• [ACTIVITY]: For every line in the entries that contains "parties", show the whole line.

[Recorded data]
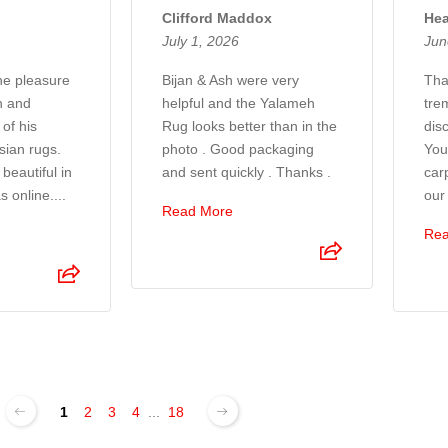
Clifford Maddox
Hea
July 1, 2026
Jun
the pleasure
Bijan & Ash were very
Tha
n and
helpful and the Yalameh
tre
of his
Rug looks better than in the
disc
sian rugs.
photo . Good packaging
You
beautiful in
and sent quickly . Thanks .
car
s online....
our
Read More
Rea
1
2
3
4
...
18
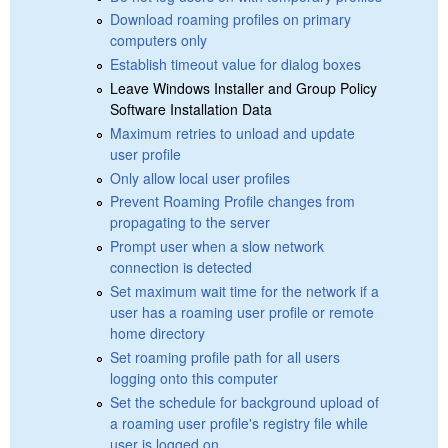
Download roaming profiles on primary
computers only
Establish timeout value for dialog boxes
Leave Windows Installer and Group Policy
Software Installation Data
Maximum retries to unload and update
user profile
Only allow local user profiles
Prevent Roaming Profile changes from
propagating to the server
Prompt user when a slow network
connection is detected
Set maximum wait time for the network if a
user has a roaming user profile or remote
home directory
Set roaming profile path for all users
logging onto this computer
Set the schedule for background upload of
a roaming user profile's registry file while
user is logged on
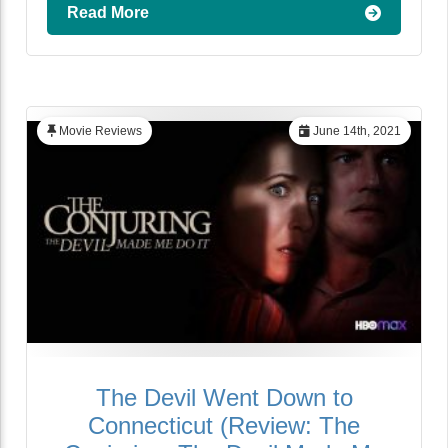
Read More
Movie Reviews
June 14th, 2021
The Devil Went Down to
Connecticut (Review: The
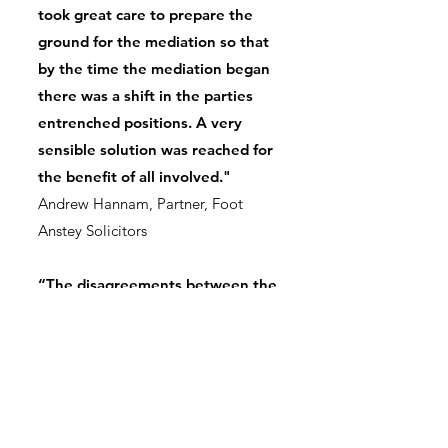
took great care to prepare the
ground for the mediation so that
by the time the mediation began
there was a shift in the parties
entrenched positions. A very
sensible solution was reached for
the benefit of all involved."
Andrew Hannam, Partner, Foot
Anstey Solicitors
“The disagreements between the
various parties had seemed
impossible to resolve, however,
Charlotte’s intervention resulted
in an agreement. This enabled
the service user at the heart of
the case to receive care in a place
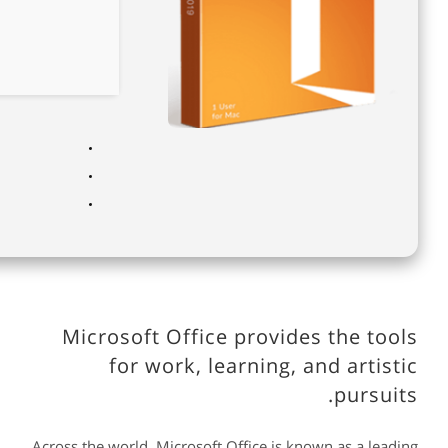
Microsoft Office provides the tools
for work, learning, and artistic
pursuits.
Across the world, Microsoft Office is known as a leading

• [TASK RESPONSE]:
there was a shift in the parties
various parties had seemed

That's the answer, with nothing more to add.